- [What is being asked]: The lines below starting at the line containing "conf.low, 19: -0.1 -> -0.25" and ending at the line containing "conf.high, 4: 0.06 -> 0.2" are to be repeated exactly, with both ends kept and nothing else added.
Provided data section start
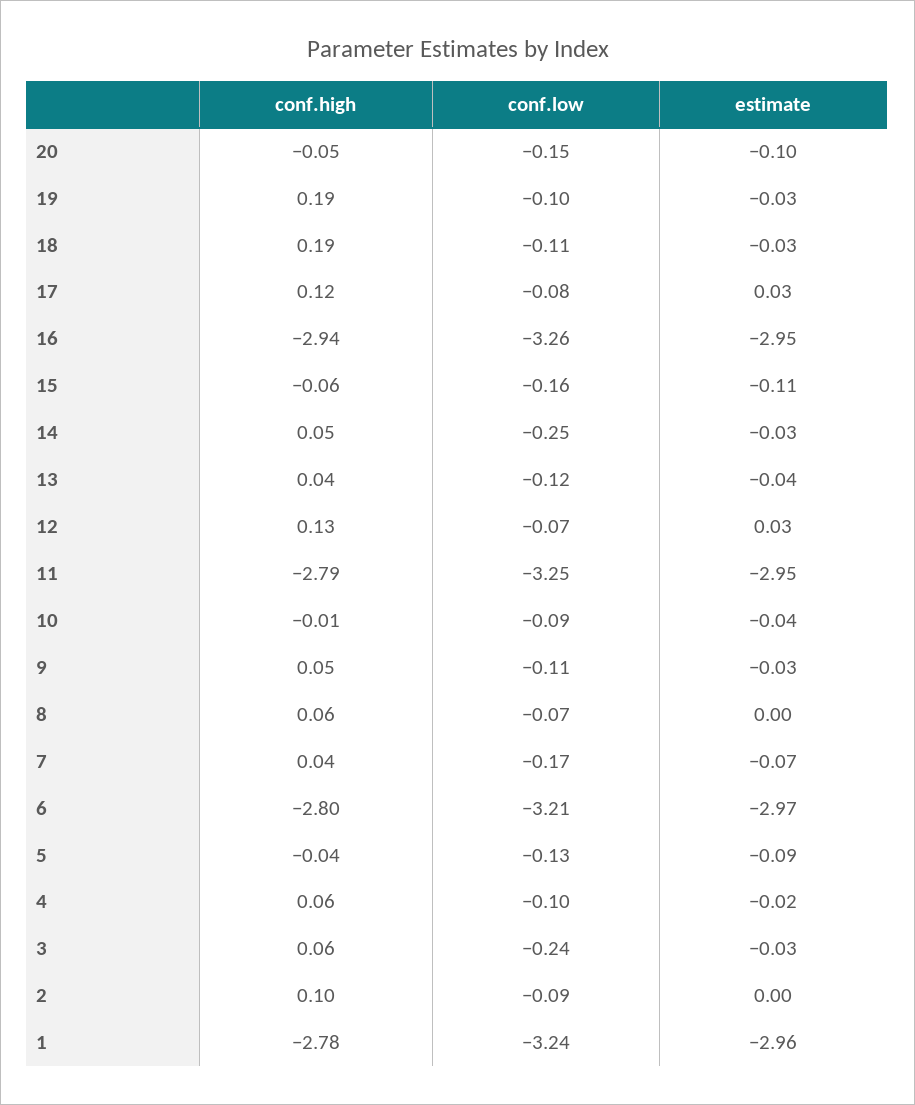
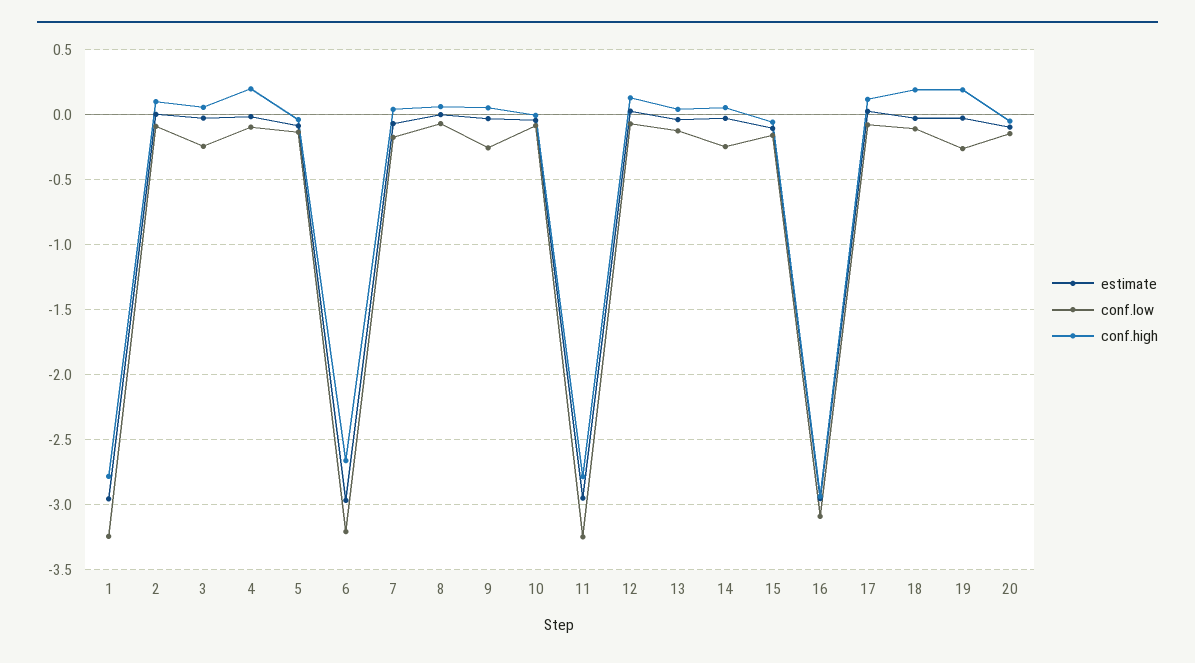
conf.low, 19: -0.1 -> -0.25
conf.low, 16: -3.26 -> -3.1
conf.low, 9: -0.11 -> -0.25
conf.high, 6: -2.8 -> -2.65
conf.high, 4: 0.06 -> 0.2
Provided data section end
Provided data section start
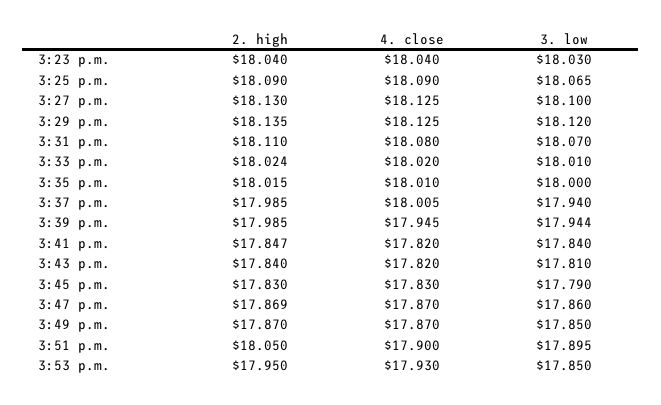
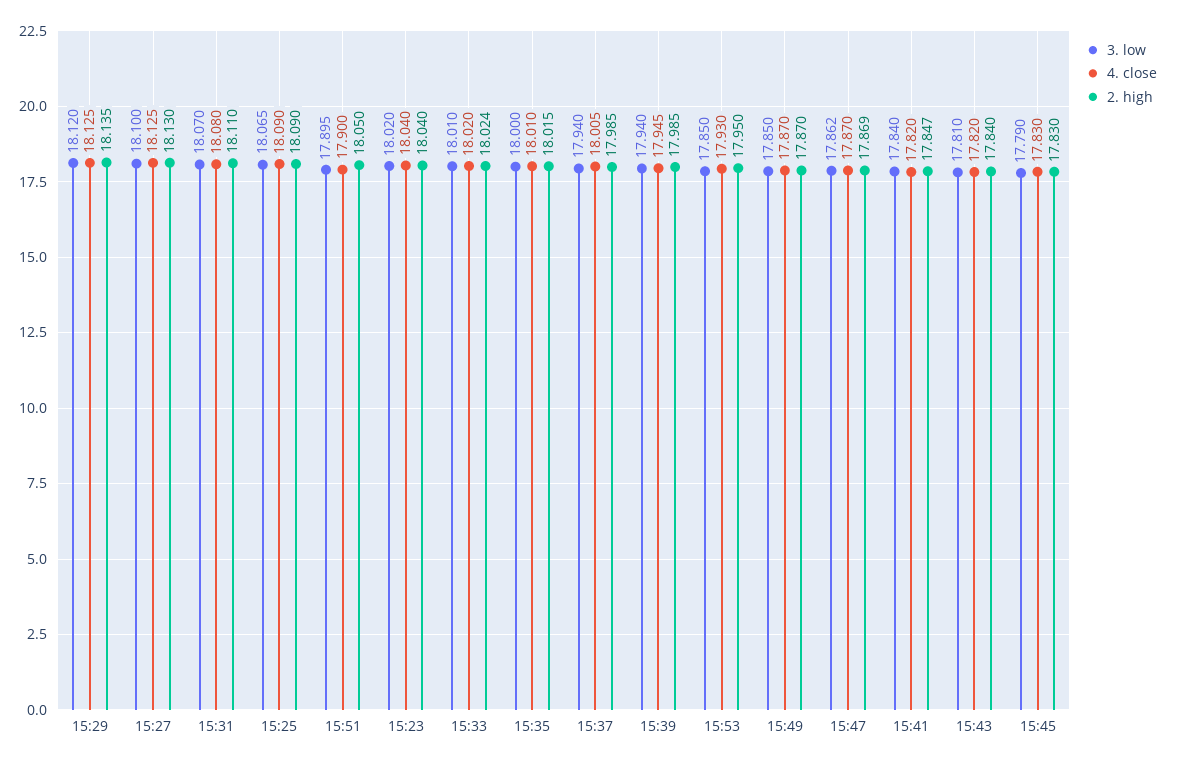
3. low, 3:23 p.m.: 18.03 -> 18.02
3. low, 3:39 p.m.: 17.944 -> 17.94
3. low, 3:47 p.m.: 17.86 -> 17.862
Provided data section end
- [Reply]:
conf.low, 19: -0.1 -> -0.25
conf.low, 16: -3.26 -> -3.1
conf.low, 9: -0.11 -> -0.25
conf.high, 6: -2.8 -> -2.65
conf.high, 4: 0.06 -> 0.2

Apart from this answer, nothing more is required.